Extract provided:

You have a choice of options, depending somewhat on what you mean by wide-screen. Cinemas treat anything wider than 4:3 as wide-screen and accommodate them by opening the curtains further, so you need to find out in what shape the cinema will be showing the pictures. 16:9 is standard for tv and is very close to the 1.85 of "normal" cinema, but mopst can cope with 2.35:1 and even wider. So, first find out what they can do.

When you've done that, you need to decide whether you want to modify your piece or not, then off you go. Yopu have two main options:

1: Fill the wide-screen with your picture.
2: Fill as much as you can and do something different with the rest.

Option 1 is probably the least satisfactory because you have only 2 further options:

1a: Crop top/bottom so that you picture is the right shape (e.g. 1/6 off top and bottom gives you 16:9), then expand the remaioning lines vertically so that they fill the picture.
1b: Apply some form of image distortion so that your picture fills the screen but objects are the wrong shape. There's a form of "barrell" distortion that does that in some tv sets, it stretches the sides of the picture horizontally, it looks nasty but some people seem to like it.

Work to complete:
1. Using the wide-screen passage above, copy word for word the span starting with "1a: Crop top/bottom" and going on through "to like it.".
2. Answer these questions from the wide-screen passage above:
(a) What aspect ratio does it call standard for tv?
(b) Under option 1a, how much is cropped from the top and bottom to give 16:9?
(c) What does the distortion found in some tv sets stretch, and in which direction?

Extracted data:

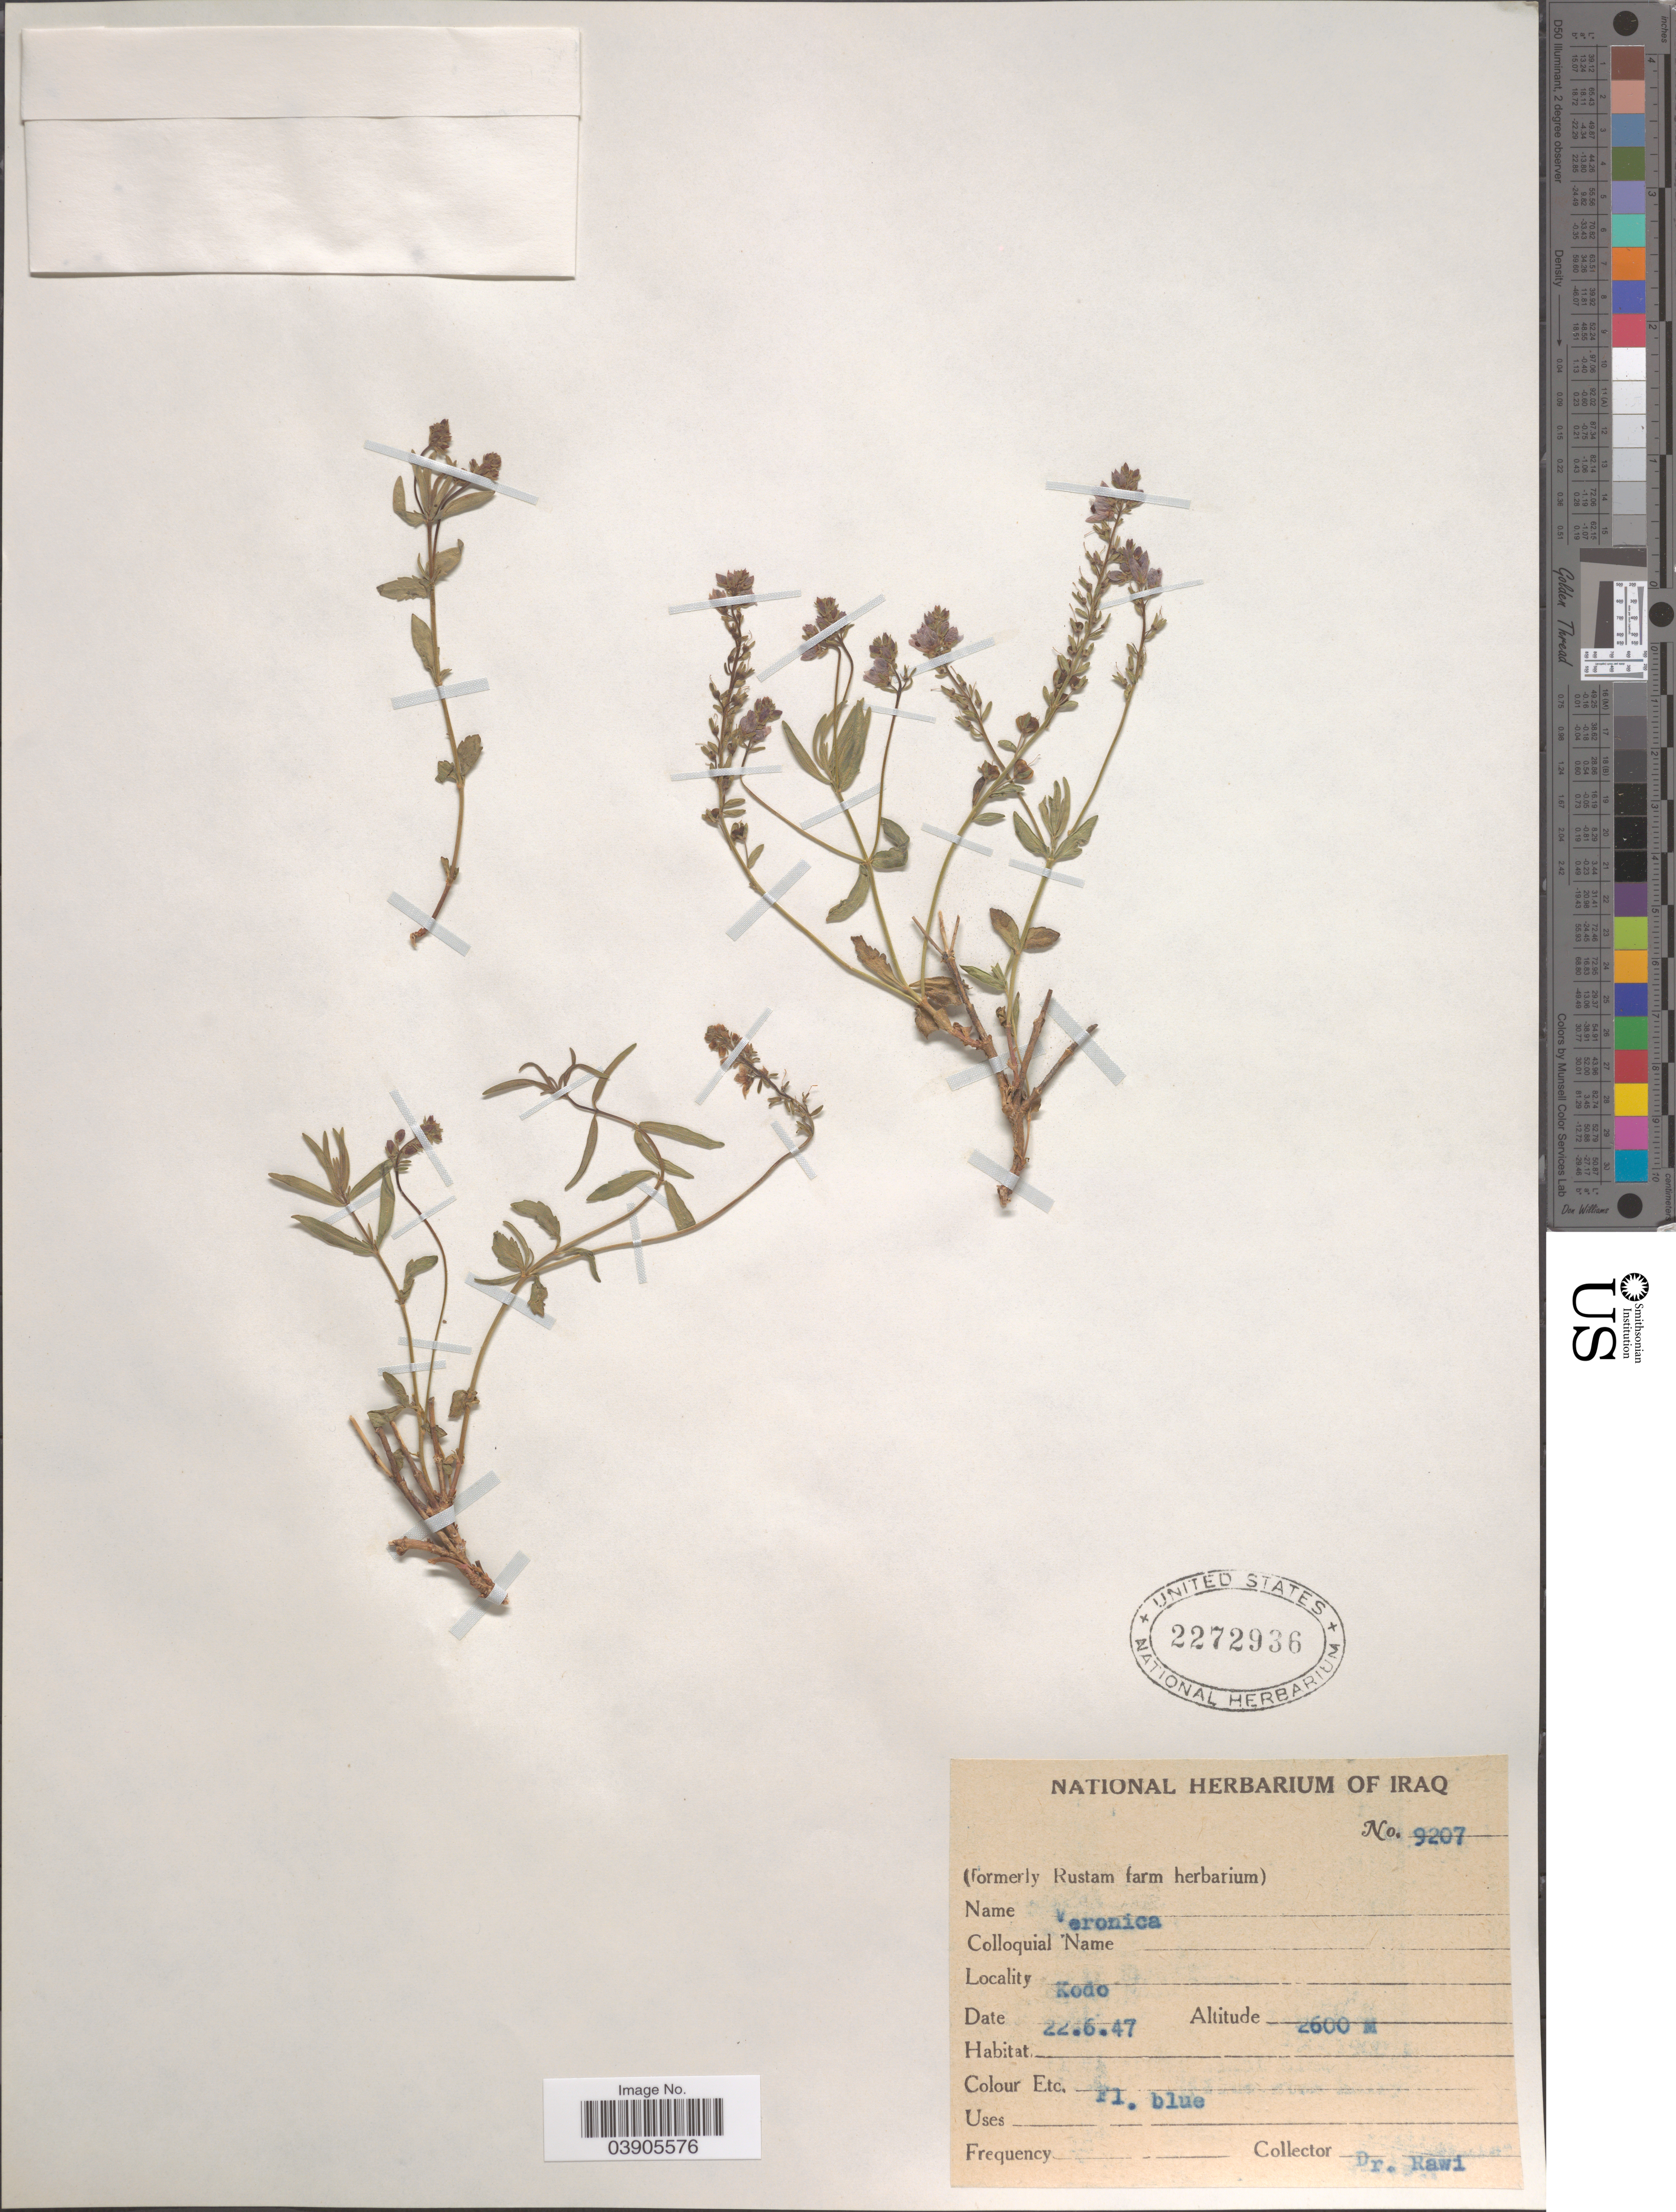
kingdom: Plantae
* * *
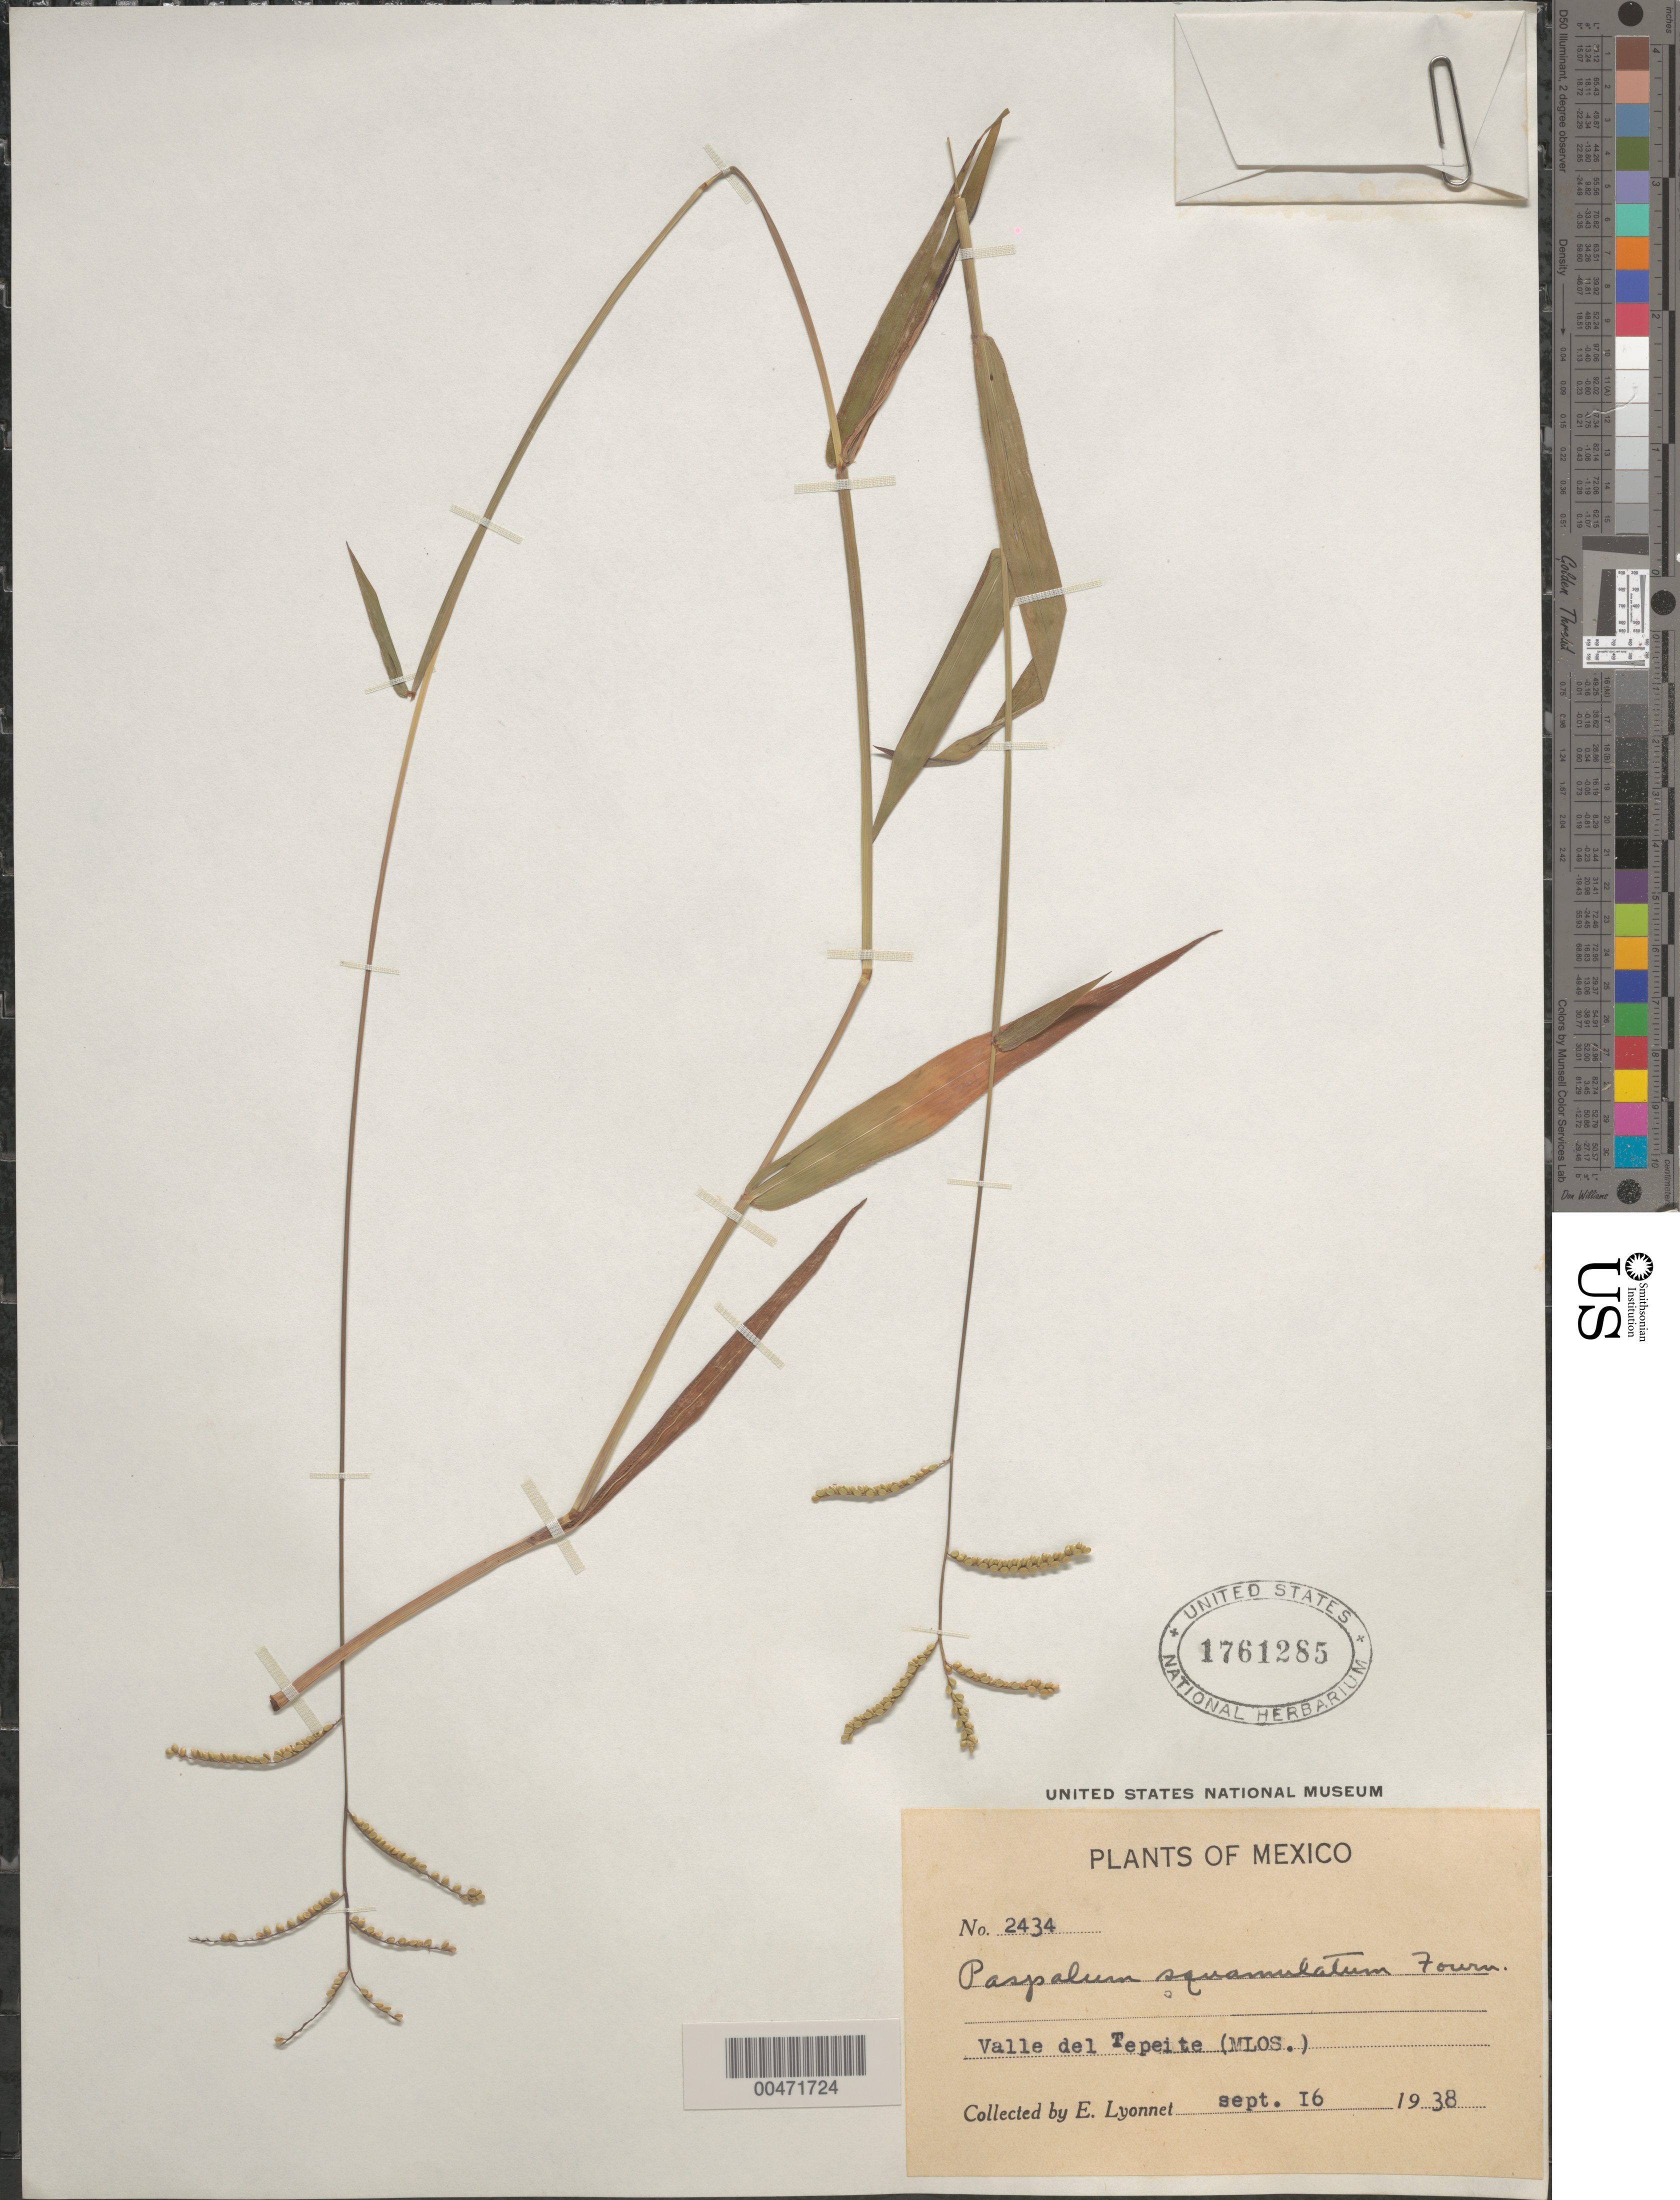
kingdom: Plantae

Task-by-task outputs:
1.
1a: Crop top/bottom so that you picture is the right shape (e.g. 1/6 off top and bottom gives you 16:9), then expand the remaioning lines vertically so that they fill the picture.
1b: Apply some form of image distortion so that your picture fills the screen but objects are the wrong shape. There's a form of "barrell" distortion that does that in some tv sets, it stretches the sides of the picture horizontally, it looks nasty but some people seem to like it.

2.
(a) 16:9
(b) 1/6 off the top and bottom
(c) The sides of the picture, horizontally